[[ STORED DATA open ]]

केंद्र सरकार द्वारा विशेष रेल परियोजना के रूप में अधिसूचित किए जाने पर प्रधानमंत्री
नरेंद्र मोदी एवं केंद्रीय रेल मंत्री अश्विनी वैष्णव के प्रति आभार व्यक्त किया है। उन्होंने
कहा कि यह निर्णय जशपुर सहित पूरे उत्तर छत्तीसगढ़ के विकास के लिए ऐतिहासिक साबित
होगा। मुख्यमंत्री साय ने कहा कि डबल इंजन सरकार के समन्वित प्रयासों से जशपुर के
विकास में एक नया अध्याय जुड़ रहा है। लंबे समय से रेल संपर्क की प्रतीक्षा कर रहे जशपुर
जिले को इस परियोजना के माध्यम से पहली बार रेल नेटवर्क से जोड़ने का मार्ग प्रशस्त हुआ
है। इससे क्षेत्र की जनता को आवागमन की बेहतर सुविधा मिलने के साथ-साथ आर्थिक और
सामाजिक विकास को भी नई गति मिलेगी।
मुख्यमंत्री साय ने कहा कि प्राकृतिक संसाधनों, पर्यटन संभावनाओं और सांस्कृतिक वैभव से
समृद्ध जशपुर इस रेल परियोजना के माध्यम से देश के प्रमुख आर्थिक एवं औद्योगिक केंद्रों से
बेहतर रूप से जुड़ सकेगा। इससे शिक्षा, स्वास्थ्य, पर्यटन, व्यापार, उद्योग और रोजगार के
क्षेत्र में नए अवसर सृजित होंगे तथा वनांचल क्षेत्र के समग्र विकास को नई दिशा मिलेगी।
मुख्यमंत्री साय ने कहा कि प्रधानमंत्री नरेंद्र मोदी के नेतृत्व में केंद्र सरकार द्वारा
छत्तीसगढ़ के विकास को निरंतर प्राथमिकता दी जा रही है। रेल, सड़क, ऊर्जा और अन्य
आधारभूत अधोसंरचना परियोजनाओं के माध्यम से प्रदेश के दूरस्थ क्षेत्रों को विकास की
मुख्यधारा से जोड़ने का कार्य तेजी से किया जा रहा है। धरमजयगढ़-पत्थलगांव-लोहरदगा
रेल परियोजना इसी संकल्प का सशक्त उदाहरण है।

[[ STORED DATA closed ]]

*ACTIVITY:* Rewrite the data with "जशपुर" switched to "Jashpur" everywhere it occurs, changing nothing else.

*OUTPUT OF THE TASK:*
केंद्र सरकार द्वारा विशेष रेल परियोजना के रूप में अधिसूचित किए जाने पर प्रधानमंत्री
नरेंद्र मोदी एवं केंद्रीय रेल मंत्री अश्विनी वैष्णव के प्रति आभार व्यक्त किया है। उन्होंने
कहा कि यह निर्णय Jashpur सहित पूरे उत्तर छत्तीसगढ़ के विकास के लिए ऐतिहासिक साबित
होगा। मुख्यमंत्री साय ने कहा कि डबल इंजन सरकार के समन्वित प्रयासों से Jashpur के
विकास में एक नया अध्याय जुड़ रहा है। लंबे समय से रेल संपर्क की प्रतीक्षा कर रहे Jashpur
जिले को इस परियोजना के माध्यम से पहली बार रेल नेटवर्क से जोड़ने का मार्ग प्रशस्त हुआ
है। इससे क्षेत्र की जनता को आवागमन की बेहतर सुविधा मिलने के साथ-साथ आर्थिक और
सामाजिक विकास को भी नई गति मिलेगी।
मुख्यमंत्री साय ने कहा कि प्राकृतिक संसाधनों, पर्यटन संभावनाओं और सांस्कृतिक वैभव से
समृद्ध Jashpur इस रेल परियोजना के माध्यम से देश के प्रमुख आर्थिक एवं औद्योगिक केंद्रों से
बेहतर रूप से जुड़ सकेगा। इससे शिक्षा, स्वास्थ्य, पर्यटन, व्यापार, उद्योग और रोजगार के
क्षेत्र में नए अवसर सृजित होंगे तथा वनांचल क्षेत्र के समग्र विकास को नई दिशा मिलेगी।
मुख्यमंत्री साय ने कहा कि प्रधानमंत्री नरेंद्र मोदी के नेतृत्व में केंद्र सरकार द्वारा
छत्तीसगढ़ के विकास को निरंतर प्राथमिकता दी जा रही है। रेल, सड़क, ऊर्जा और अन्य
आधारभूत अधोसंरचना परियोजनाओं के माध्यम से प्रदेश के दूरस्थ क्षेत्रों को विकास की
मुख्यधारा से जोड़ने का कार्य तेजी से किया जा रहा है। धरमजयगढ़-पत्थलगांव-लोहरदगा
रेल परियोजना इसी संकल्प का सशक्त उदाहरण है।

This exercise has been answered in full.